When you transcribe the lines below, keep every word the same and leave the pictures behind.

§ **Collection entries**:
========================
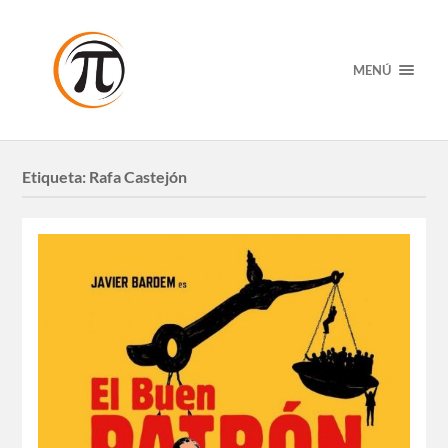
MENÚ
Etiqueta:
Rafa Castejón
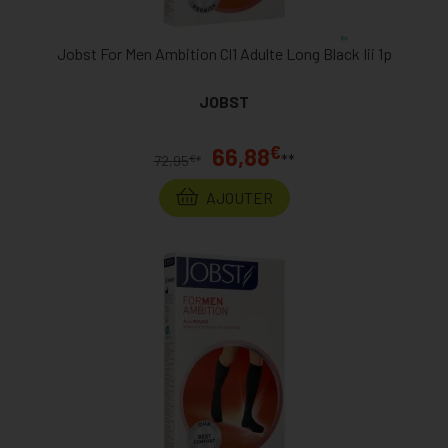
Jobst For Men Ambition Cl1 Adulte Long Black Iii 1p
JOBST
€
66,88
**
€
72,95
*
AJOUTER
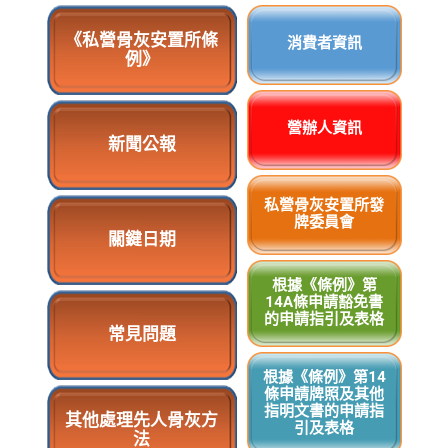
《私營骨灰安置所條
消費者資訊
例》
營辦人資訊
新聞公報
私營骨灰安置所發
牌委員會
關鍵日期
根據《條例》第
14A條申請豁免書
的申請指引及表格
常見問題
根據《條例》第14
條申請牌照及其他
指明文書的申請指
其他處理先人骨灰方
引及表格
法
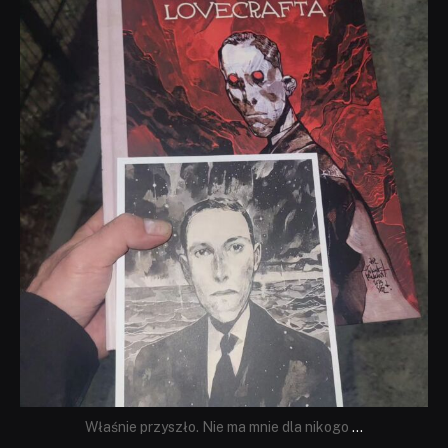
dobryhorror
Wrz 19
Właśnie przyszło. Nie ma mnie dla nikogo
...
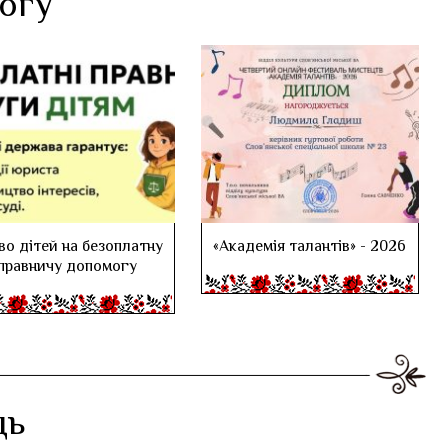
логу
во дітей на безоплатну
«Академія талантів» - 2026
правничу допомогу
дь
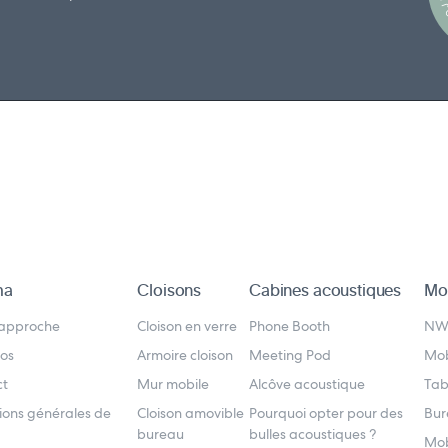
D
ma
Cloisons
Cabines acoustiques
Mob
 approche
Cloison en verre
Phone Booth
N
os
Armoire cloison
Meeting Pod
Mob
ct
Mur mobile
Alcôve acoustique
Tab
ions générales de
Cloison amovible
Pourquoi opter pour des
Bur
bureau
bulles acoustiques ?
Mob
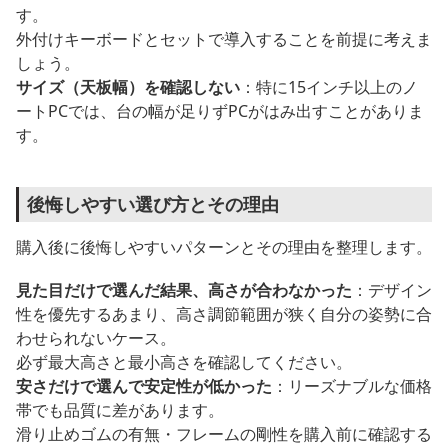
す。
外付けキーボードとセットで導入することを前提に考えま
しょう。
サイズ（天板幅）を確認しない
：特に15インチ以上のノ
ートPCでは、台の幅が足りずPCがはみ出すことがありま
す。
後悔しやすい選び方とその理由
購入後に後悔しやすいパターンとその理由を整理します。
見た目だけで選んだ結果、高さが合わなかった
：デザイン
性を優先するあまり、高さ調節範囲が狭く自分の姿勢に合
わせられないケース。
必ず最大高さと最小高さを確認してください。
安さだけで選んで安定性が低かった
：リーズナブルな価格
帯でも品質に差があります。
滑り止めゴムの有無・フレームの剛性を購入前に確認する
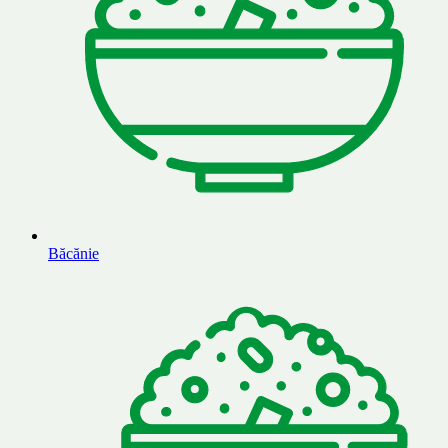
Băcănie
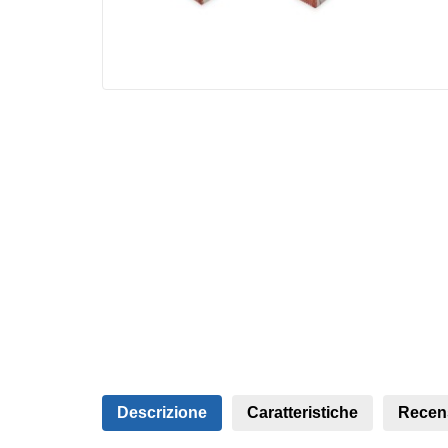
Descrizione
Caratteristiche
Recen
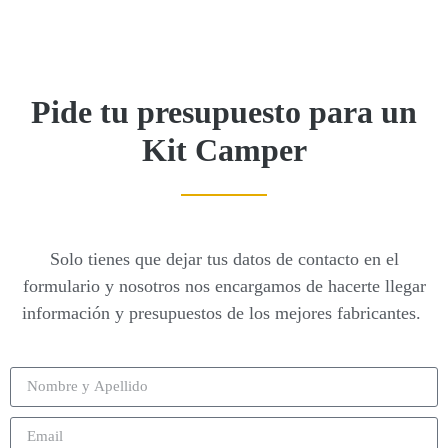
Pide tu presupuesto para un
Kit Camper
Solo tienes que dejar tus datos de contacto en el
formulario y nosotros nos encargamos de hacerte llegar
información y presupuestos de los mejores fabricantes.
========================
§ **Written response**:
MENÚ
Etiqueta:
Rafa Castejón
Jobst For Men Ambition Cl1 Adulte Long Black Iii 1p
JOBST
€
66,88
**
€
72,95
*
AJOUTER
《私營骨灰安置所條
消費者資訊
例》
營辦人資訊
新聞公報
私營骨灰安置所發
牌委員會
關鍵日期
根據《條例》第
14A條申請豁免書
的申請指引及表格
常見問題
根據《條例》第14
條申請牌照及其他
指明文書的申請指
其他處理先人骨灰方
引及表格
法
dobryhorror
Wrz 19
Właśnie przyszło. Nie ma mnie dla nikogo
...
логу
во дітей на безоплатну
«Академія талантів» - 2026
правничу допомогу
дь
D
ma
Cloisons
Cabines acoustiques
Mob
 approche
Cloison en verre
Phone Booth
N
os
Armoire cloison
Meeting Pod
Mob
ct
Mur mobile
Alcôve acoustique
Tab
ions générales de
Cloison amovible
Pourquoi opter pour des
Bur
bureau
bulles acoustiques ?
Mob
す。
外付けキーボードとセットで導入することを前提に考えま
しょう。
サイズ（天板幅）を確認しない
：特に15インチ以上のノ
ートPCでは、台の幅が足りずPCがはみ出すことがありま
す。
後悔しやすい選び方とその理由
購入後に後悔しやすいパターンとその理由を整理します。
見た目だけで選んだ結果、高さが合わなかった
：デザイン
性を優先するあまり、高さ調節範囲が狭く自分の姿勢に合
わせられないケース。
必ず最大高さと最小高さを確認してください。
安さだけで選んで安定性が低かった
：リーズナブルな価格
帯でも品質に差があります。
滑り止めゴムの有無・フレームの剛性を購入前に確認する
Băcănie
Descrizione
Caratteristiche
Recen
Pide tu presupuesto para un
Kit Camper
Solo tienes que dejar tus datos de contacto en el
formulario y nosotros nos encargamos de hacerte llegar
información y presupuestos de los mejores fabricantes.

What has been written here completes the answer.